§ **RECORDS FOR THE TASK**
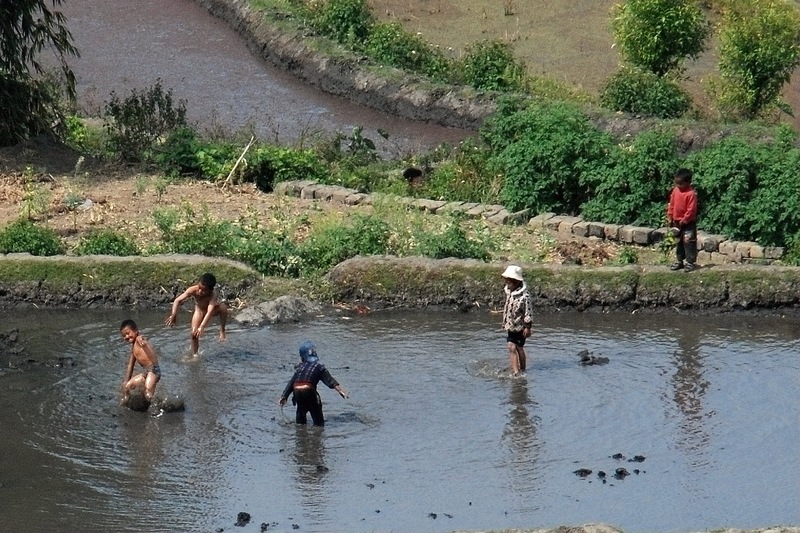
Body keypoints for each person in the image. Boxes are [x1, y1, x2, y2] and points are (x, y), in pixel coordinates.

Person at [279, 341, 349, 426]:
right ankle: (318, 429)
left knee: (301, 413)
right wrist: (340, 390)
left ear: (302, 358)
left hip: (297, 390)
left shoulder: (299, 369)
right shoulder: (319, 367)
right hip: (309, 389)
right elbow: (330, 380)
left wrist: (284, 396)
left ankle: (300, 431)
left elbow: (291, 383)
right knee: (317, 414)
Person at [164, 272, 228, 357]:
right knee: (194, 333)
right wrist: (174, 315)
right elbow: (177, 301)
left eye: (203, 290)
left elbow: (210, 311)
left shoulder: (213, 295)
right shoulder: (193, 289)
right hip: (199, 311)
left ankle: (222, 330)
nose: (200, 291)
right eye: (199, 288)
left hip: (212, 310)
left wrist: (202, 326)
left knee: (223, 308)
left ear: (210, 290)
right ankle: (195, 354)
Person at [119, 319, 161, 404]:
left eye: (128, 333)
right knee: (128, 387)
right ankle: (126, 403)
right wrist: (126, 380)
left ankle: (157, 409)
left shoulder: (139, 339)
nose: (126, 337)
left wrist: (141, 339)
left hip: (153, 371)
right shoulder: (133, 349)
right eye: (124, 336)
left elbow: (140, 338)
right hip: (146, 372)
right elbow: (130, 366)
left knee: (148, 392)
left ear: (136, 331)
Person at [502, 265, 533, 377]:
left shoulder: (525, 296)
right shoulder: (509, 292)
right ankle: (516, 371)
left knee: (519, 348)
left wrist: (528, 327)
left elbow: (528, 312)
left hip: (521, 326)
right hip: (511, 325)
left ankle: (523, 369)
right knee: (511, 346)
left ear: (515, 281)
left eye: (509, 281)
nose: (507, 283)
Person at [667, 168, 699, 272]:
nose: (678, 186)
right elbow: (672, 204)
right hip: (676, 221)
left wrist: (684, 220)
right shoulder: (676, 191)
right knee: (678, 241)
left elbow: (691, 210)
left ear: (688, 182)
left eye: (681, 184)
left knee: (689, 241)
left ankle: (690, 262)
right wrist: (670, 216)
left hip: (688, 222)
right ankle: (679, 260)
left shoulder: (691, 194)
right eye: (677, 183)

--

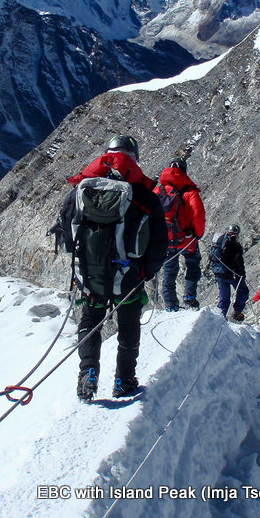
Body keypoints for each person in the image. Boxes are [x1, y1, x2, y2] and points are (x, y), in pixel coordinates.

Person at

§ **YOUR ASSIGNMENT**
Each line in the listing above from the one containing "left wrist: (528, 327)" through the one containing "left ankle: (690, 262)" should be repeated exactly, and no other line.

§ **FINISHED TASK**
left wrist: (528, 327)
left elbow: (528, 312)
left hip: (521, 326)
right hip: (511, 325)
left ankle: (523, 369)
right knee: (511, 346)
left ear: (515, 281)
left eye: (509, 281)
nose: (507, 283)
Person at [667, 168, 699, 272]:
nose: (678, 186)
right elbow: (672, 204)
right hip: (676, 221)
left wrist: (684, 220)
right shoulder: (676, 191)
right knee: (678, 241)
left elbow: (691, 210)
left ear: (688, 182)
left eye: (681, 184)
left knee: (689, 241)
left ankle: (690, 262)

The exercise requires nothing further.